Task requirements: Repeat every line of the data exactly; no picture belongs in the copy.
══ Records
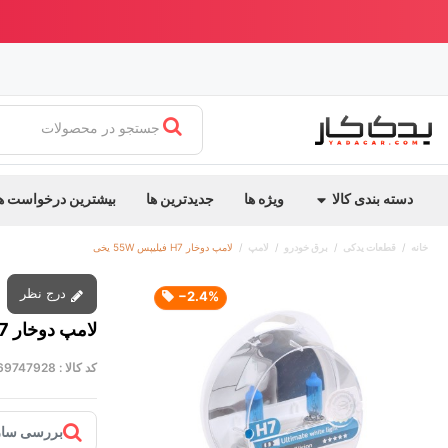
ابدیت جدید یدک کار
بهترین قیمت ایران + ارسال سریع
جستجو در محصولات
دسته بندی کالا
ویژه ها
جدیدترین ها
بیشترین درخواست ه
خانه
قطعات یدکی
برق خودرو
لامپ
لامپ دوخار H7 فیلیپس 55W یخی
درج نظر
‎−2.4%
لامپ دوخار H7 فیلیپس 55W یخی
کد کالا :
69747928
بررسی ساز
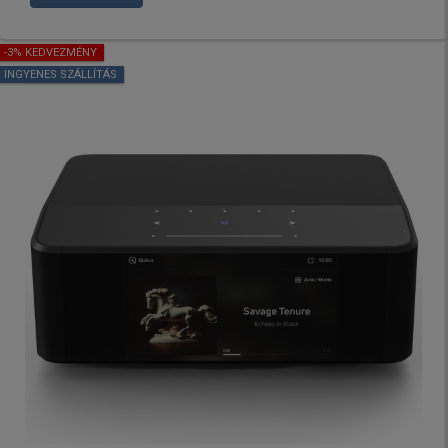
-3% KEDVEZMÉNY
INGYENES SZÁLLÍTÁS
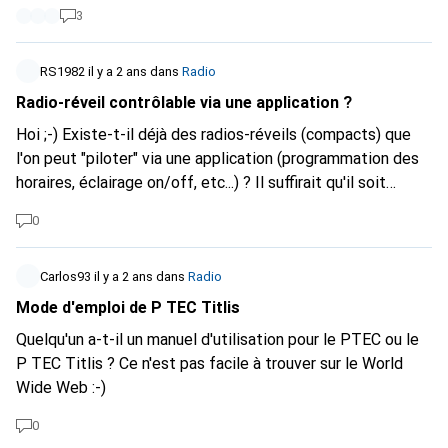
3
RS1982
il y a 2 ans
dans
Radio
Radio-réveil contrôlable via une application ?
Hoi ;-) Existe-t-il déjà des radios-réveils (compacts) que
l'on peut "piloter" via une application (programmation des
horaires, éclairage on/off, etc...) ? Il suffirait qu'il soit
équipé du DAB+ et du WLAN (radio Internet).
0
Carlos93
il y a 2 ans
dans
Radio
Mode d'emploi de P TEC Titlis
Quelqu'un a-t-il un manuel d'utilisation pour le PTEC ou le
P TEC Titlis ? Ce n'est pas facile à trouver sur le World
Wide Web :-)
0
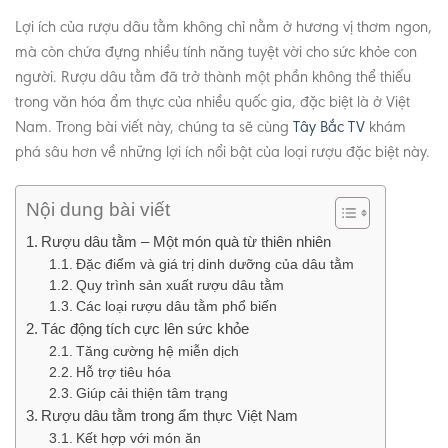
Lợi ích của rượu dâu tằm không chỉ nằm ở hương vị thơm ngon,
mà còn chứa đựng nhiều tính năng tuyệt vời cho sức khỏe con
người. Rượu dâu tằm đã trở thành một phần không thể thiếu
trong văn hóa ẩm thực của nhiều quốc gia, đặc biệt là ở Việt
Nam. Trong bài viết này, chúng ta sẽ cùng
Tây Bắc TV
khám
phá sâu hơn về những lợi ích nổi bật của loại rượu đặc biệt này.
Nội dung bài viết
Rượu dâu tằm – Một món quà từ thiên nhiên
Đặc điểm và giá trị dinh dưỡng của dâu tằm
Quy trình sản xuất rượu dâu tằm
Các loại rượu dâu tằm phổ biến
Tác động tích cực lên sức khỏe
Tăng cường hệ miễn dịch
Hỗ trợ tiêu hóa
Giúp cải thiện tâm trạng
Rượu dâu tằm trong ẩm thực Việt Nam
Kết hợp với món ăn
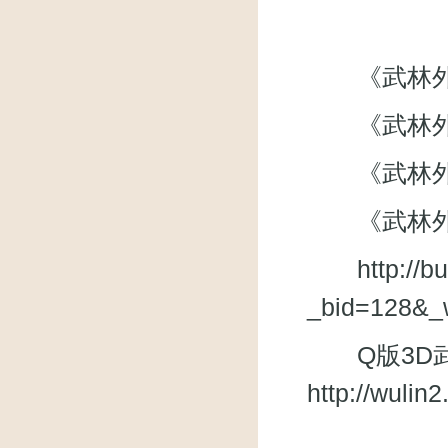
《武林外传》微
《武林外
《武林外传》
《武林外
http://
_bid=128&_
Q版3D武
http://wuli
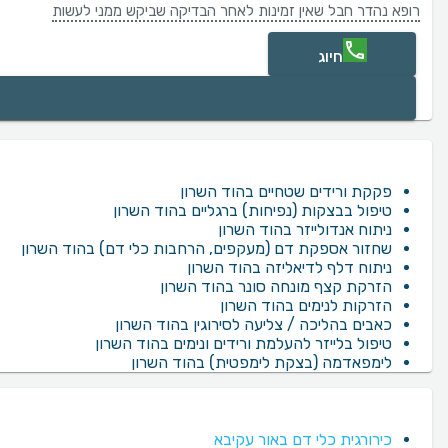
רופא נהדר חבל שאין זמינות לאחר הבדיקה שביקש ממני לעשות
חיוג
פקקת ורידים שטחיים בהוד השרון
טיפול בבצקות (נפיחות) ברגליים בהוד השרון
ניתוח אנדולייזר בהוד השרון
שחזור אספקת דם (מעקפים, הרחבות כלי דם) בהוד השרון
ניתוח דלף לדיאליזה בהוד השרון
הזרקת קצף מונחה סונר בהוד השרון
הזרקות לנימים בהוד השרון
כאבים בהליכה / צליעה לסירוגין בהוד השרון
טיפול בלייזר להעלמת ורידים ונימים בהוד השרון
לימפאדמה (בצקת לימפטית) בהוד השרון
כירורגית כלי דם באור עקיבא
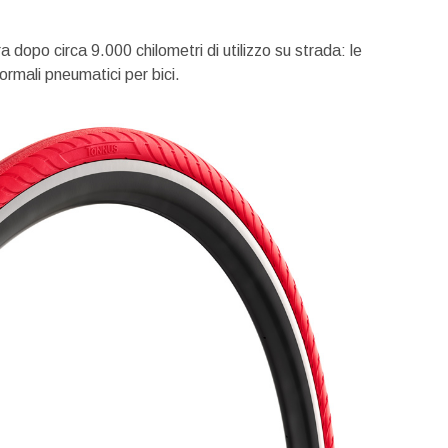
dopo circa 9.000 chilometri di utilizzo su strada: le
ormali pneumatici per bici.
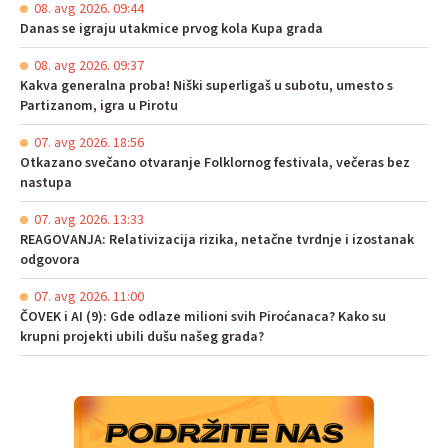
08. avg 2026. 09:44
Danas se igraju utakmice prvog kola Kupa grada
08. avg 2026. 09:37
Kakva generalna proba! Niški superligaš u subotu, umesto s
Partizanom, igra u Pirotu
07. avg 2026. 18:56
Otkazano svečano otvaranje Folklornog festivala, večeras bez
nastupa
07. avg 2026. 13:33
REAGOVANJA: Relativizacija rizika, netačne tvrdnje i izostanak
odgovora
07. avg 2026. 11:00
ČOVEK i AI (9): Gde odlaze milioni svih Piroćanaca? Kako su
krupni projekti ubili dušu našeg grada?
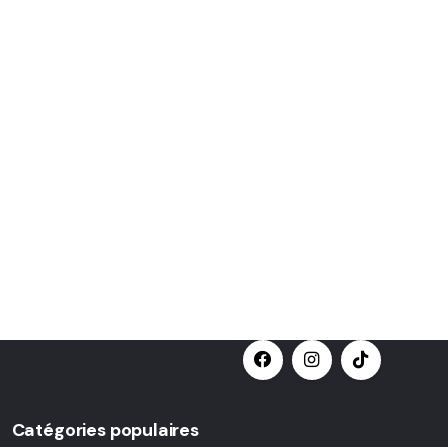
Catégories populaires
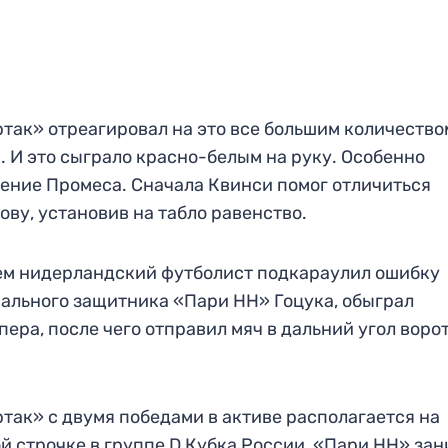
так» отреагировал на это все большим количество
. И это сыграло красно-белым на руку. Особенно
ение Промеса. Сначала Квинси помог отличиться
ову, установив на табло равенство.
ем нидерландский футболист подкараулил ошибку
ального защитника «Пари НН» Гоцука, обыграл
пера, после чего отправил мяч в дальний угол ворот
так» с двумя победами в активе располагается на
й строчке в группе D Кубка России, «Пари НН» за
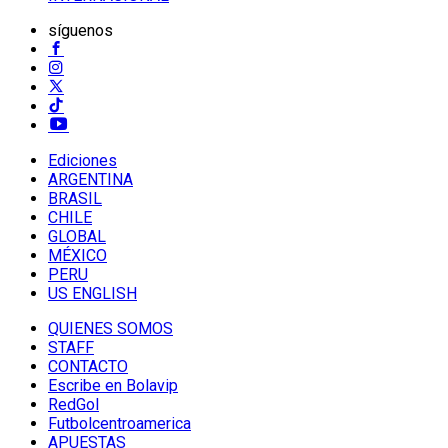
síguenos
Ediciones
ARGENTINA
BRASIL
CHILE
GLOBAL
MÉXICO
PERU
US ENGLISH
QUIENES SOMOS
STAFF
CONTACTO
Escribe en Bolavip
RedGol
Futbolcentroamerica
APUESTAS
════
Response area:
ابدیت جدید یدک کار
بهترین قیمت ایران + ارسال سریع
جستجو در محصولات
دسته بندی کالا
ویژه ها
جدیدترین ها
بیشترین درخواست ه
خانه
قطعات یدکی
برق خودرو
لامپ
لامپ دوخار H7 فیلیپس 55W یخی
درج نظر
‎−2.4%
لامپ دوخار H7 فیلیپس 55W یخی
کد کالا :
69747928
بررسی ساز
-3% KEDVEZMÉNY
INGYENES SZÁLLÍTÁS
3
RS1982
il y a 2 ans
dans
Radio
Radio-réveil contrôlable via une application ?
Hoi ;-) Existe-t-il déjà des radios-réveils (compacts) que
l'on peut "piloter" via une application (programmation des
horaires, éclairage on/off, etc...) ? Il suffirait qu'il soit
équipé du DAB+ et du WLAN (radio Internet).
0
Carlos93
il y a 2 ans
dans
Radio
Mode d'emploi de P TEC Titlis
Quelqu'un a-t-il un manuel d'utilisation pour le PTEC ou le
P TEC Titlis ? Ce n'est pas facile à trouver sur le World
Wide Web :-)
0
Lợi ích của rượu dâu tằm không chỉ nằm ở hương vị thơm ngon,
mà còn chứa đựng nhiều tính năng tuyệt vời cho sức khỏe con
người. Rượu dâu tằm đã trở thành một phần không thể thiếu
trong văn hóa ẩm thực của nhiều quốc gia, đặc biệt là ở Việt
Nam. Trong bài viết này, chúng ta sẽ cùng
Tây Bắc TV
khám
phá sâu hơn về những lợi ích nổi bật của loại rượu đặc biệt này.
Nội dung bài viết
Rượu dâu tằm – Một món quà từ thiên nhiên
Đặc điểm và giá trị dinh dưỡng của dâu tằm
Quy trình sản xuất rượu dâu tằm
Các loại rượu dâu tằm phổ biến
Tác động tích cực lên sức khỏe
Tăng cường hệ miễn dịch
Hỗ trợ tiêu hóa
Giúp cải thiện tâm trạng
Rượu dâu tằm trong ẩm thực Việt Nam
Kết hợp với món ăn
《武林外传》微
《武林外
《武林外传》
《武林外
http://
_bid=128&_
Q版3D武
http://wuli
רופא נהדר חבל שאין זמינות לאחר הבדיקה שביקש ממני לעשות
חיוג
פקקת ורידים שטחיים בהוד השרון
טיפול בבצקות (נפיחות) ברגליים בהוד השרון
ניתוח אנדולייזר בהוד השרון
שחזור אספקת דם (מעקפים, הרחבות כלי דם) בהוד השרון
ניתוח דלף לדיאליזה בהוד השרון
הזרקת קצף מונחה סונר בהוד השרון
הזרקות לנימים בהוד השרון
כאבים בהליכה / צליעה לסירוגין בהוד השרון
טיפול בלייזר להעלמת ורידים ונימים בהוד השרון
לימפאדמה (בצקת לימפטית) בהוד השרון
כירורגית כלי דם באור עקיבא
dopo circa 9.000 chilometri di utilizzo su strada: le
ormali pneumatici per bici.
08. avg 2026. 09:44
Danas se igraju utakmice prvog kola Kupa grada
08. avg 2026. 09:37
Kakva generalna proba! Niški superligaš u subotu, umesto s
Partizanom, igra u Pirotu
07. avg 2026. 18:56
Otkazano svečano otvaranje Folklornog festivala, večeras bez
nastupa
07. avg 2026. 13:33
REAGOVANJA: Relativizacija rizika, netačne tvrdnje i izostanak
odgovora
07. avg 2026. 11:00
ČOVEK i AI (9): Gde odlaze milioni svih Piroćanaca? Kako su
krupni projekti ubili dušu našeg grada?
Catégories populaires
так» отреагировал на это все большим количество
. И это сыграло красно-белым на руку. Особенно
ение Промеса. Сначала Квинси помог отличиться
ову, установив на табло равенство.
ем нидерландский футболист подкараулил ошибку
ального защитника «Пари НН» Гоцука, обыграл
пера, после чего отправил мяч в дальний угол ворот
так» с двумя победами в активе располагается на
й строчке в группе D Кубка России, «Пари НН» за
síguenos
Ediciones
ARGENTINA
BRASIL
CHILE
GLOBAL
MÉXICO
PERU
US ENGLISH
QUIENES SOMOS
STAFF
CONTACTO
Escribe en Bolavip
RedGol
Futbolcentroamerica
APUESTAS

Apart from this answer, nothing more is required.